What in the hell did I do wrong? There is a woman I have been platonically involved with since July. For Valentine's Day I spent 25 hours putting together a gift that was actually more of a spoof than a pass. She doesn't get in touch until Thursday and she seems cool with it. Friday night we go out and long about midnight she initiates intimacy in a big way. In short, I woke up in her bed. Unfortunately, she pulls this alcohol blackout line, tells me that she doesn't remember a thing. She doesn't blame me for the sex happening because I couldn't have known how intoxicated she was. But, it isn't going to happen again. She had five beers and two Bloody Marys between 8PM and 2 AM. I've seen her drink more then that at lunch.

But I am ripping my guts out over a situation that should never have happened and I am afraid I have lost her as a friend as well as a lover. But mostly, when we were in bed she made some disclosures about how long she had been thinking about us as a couple, and that the whole reason she came back to a bad job in this town was to have the opportunity to engineer us into bed. Not the same story she told by morning light. So, was I that bad? Not according to our pillow talk in the night.

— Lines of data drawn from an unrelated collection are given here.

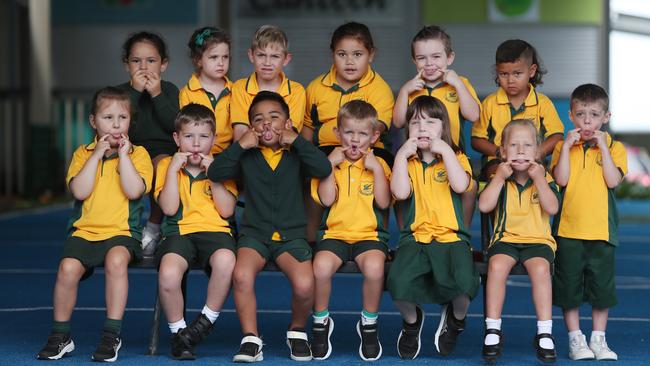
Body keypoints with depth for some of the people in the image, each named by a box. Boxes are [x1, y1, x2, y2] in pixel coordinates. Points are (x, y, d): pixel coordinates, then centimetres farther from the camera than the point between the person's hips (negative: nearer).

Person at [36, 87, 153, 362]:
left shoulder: (138, 153, 7)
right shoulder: (83, 153, 12)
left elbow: (134, 190, -11)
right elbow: (80, 191, -6)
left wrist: (123, 154, -7)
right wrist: (97, 155, -5)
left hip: (122, 231, -2)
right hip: (84, 230, 2)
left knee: (116, 259, -35)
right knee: (68, 267, -26)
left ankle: (112, 334, -25)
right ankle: (60, 336, -7)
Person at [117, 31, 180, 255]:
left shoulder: (169, 90, 7)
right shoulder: (121, 92, 7)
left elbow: (176, 126, -8)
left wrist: (157, 95, -13)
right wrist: (135, 92, -15)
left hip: (164, 149, -1)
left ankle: (154, 227, -17)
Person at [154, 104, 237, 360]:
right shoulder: (167, 165, 14)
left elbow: (226, 211, 1)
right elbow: (169, 208, -2)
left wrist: (213, 174, -4)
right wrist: (174, 168, -3)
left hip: (215, 231, 0)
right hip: (179, 231, 0)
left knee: (225, 260, -37)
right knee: (168, 273, -34)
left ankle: (206, 320, -13)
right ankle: (178, 332, -10)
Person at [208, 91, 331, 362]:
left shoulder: (296, 155, 7)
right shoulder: (247, 157, 8)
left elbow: (324, 169, -13)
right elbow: (215, 173, -6)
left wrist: (296, 141, -11)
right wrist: (240, 145, -10)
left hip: (291, 235, 0)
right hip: (254, 233, 1)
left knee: (304, 284, -27)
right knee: (242, 275, -32)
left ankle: (297, 332, 4)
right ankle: (251, 340, -15)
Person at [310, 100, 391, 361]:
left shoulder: (378, 164, 11)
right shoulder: (330, 162, 10)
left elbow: (383, 202, -2)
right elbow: (327, 199, -5)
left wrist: (376, 168, -7)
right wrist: (331, 164, -7)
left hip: (369, 234, 0)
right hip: (334, 232, 0)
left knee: (374, 267, -33)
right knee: (321, 267, -32)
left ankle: (369, 323, -9)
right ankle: (321, 322, -6)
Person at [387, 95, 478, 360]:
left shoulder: (455, 158, 12)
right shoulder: (406, 161, 16)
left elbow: (460, 185, -10)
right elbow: (400, 192, -4)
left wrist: (445, 150, -7)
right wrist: (401, 155, -2)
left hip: (451, 237, -1)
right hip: (415, 237, 1)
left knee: (464, 283, -31)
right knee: (398, 282, -30)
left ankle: (456, 318, 8)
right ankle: (412, 320, 7)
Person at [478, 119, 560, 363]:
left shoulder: (544, 178, 8)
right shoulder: (499, 179, 9)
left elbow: (552, 208, -8)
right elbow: (484, 206, -7)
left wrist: (538, 178, -13)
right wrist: (500, 176, -10)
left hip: (538, 240, 0)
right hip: (506, 238, 1)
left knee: (540, 268, -33)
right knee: (497, 265, -32)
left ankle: (545, 334, -26)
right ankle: (493, 331, -23)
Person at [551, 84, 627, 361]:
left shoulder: (614, 148, 5)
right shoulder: (564, 146, 6)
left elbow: (612, 181, -11)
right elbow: (561, 179, -10)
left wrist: (603, 147, -13)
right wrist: (567, 146, -13)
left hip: (601, 230, 0)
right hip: (568, 228, 0)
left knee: (602, 286, 5)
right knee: (569, 286, 4)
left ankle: (598, 339, 16)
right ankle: (575, 339, 14)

I have not had the best luck with women and I have been damn gun-shy for the last couple years. If this relationship goes south, I am going to say to hell with it and become a hermit on a South Seas island, with appropriate perimeter defense and a damn big Komodo Dragon for a guard dog. Why do women have to be so damn complicated? And why do they have to hurt men so deeply when all we want is a quiet, decent relationship? No weird, no complications, just a simple one on one relationship that doesn't cause ulcers? Just bloody asking.

-- John


Dear John,

Bloody hell! Oh, John. Hate to say it, but I'm not 100% sure this gal's gonna come through for you, no. However, for me to say you had done anything "wrong," I'd have to be looking through hindsight-colored glasses, like the way you see The Sixth Sense the second time and say, "OOoohh." I mean sure, if you gave me some more foregoing details, I might be able to pluck out some warning signs, but ... who knows? She'd been giving you enough to go on, so you went. Then she changed course. Twice. Suddenly and unpredictably. Who knew?

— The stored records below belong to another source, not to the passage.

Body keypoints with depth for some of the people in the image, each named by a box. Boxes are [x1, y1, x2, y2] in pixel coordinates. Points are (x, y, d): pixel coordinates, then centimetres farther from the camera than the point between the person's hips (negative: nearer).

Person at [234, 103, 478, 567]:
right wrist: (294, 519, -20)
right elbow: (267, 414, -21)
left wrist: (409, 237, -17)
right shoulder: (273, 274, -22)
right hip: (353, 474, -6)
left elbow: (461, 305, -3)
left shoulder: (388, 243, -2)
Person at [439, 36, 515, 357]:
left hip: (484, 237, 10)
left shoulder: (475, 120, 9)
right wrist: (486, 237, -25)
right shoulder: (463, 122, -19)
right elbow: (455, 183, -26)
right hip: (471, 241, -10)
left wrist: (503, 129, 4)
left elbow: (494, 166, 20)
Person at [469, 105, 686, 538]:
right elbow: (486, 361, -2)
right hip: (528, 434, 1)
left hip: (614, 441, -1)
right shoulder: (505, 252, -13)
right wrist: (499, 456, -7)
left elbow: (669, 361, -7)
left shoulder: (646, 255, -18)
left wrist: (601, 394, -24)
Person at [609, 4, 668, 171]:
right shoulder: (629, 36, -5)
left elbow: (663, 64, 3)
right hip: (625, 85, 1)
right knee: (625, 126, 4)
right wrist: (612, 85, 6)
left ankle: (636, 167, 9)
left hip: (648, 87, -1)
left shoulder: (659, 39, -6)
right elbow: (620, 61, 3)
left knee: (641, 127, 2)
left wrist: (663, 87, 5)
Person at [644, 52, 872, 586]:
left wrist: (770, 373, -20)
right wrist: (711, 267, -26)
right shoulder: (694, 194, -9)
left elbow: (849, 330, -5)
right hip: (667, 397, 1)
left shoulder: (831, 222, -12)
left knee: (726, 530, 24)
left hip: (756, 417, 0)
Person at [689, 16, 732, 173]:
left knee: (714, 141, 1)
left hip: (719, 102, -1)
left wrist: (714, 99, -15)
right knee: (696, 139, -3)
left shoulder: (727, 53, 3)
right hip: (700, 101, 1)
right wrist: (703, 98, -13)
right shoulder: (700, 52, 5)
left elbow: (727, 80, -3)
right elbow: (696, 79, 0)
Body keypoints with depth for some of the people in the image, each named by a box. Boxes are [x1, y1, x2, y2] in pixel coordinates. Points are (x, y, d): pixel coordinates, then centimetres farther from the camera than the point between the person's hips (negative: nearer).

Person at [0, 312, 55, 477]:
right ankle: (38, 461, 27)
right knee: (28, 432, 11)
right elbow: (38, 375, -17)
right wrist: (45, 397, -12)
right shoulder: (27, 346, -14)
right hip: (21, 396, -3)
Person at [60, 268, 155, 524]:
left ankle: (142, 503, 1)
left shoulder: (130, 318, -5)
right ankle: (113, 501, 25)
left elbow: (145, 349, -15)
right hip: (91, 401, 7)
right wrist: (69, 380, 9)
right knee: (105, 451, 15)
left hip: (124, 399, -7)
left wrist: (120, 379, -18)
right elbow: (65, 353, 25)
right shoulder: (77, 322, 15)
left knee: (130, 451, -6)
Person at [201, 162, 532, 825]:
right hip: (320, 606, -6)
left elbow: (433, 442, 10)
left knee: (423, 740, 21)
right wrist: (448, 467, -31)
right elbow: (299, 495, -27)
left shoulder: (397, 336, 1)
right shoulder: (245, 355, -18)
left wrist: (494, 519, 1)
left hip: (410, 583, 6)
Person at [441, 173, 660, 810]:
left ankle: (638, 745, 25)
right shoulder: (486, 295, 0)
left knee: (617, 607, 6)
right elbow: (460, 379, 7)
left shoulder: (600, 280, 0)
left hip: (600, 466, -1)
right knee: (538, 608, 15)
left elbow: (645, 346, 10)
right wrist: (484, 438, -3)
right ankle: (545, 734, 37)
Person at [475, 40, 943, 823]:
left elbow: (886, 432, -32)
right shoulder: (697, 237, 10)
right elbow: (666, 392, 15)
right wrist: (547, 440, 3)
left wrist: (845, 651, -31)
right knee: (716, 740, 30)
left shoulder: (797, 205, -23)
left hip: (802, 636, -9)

More useful: What now, and what next? Well, first of all, let me advise you that your letter could well have been written by a woman. To the point of cliche, in fact. This is not a woman thing. It's a People Who Don't Know What They Want, and the People Who Want Them thing. So while I completely understand that your South Seas itinerary is an accurate -- and fair enough -- read on the climate of your raw and frustrated feelings at this time, please don't "go there" in any lasting or real sense of the phrase. Because the perimeter defense will work, if you know what I mean. And not that any of us is a complete genius at interpreting dating flares, but the more you hide, the less "practice" you'll get doing so for next time, and/or for the time.

Another suggestion: make sure the next one who gets past the dragon comes 'round romantically in some way before she comes 'round and, like, upstairs to your bedroom. Shy is totally fine, John, but eight months is a long time to tread water (and  25 hours is a long time to arts-and-craft) for someone who may or may not be showing signs -- all along -- of wanting to take things to the next level.

In any case, John, believe you me ... well, remember what I said about how the gender roles could be reversed here? In your last paragraph, you are actually talking about -- verrrrry stereotypically, anyway --  "what women want." I can practically guarantee that there's some fine babe out there, half-packed for Babelthuap, with a damn big kitty cat for a guard dog, who'll say, "...quiet, decent relationship!? Where in bloody hell have you been all my life!?"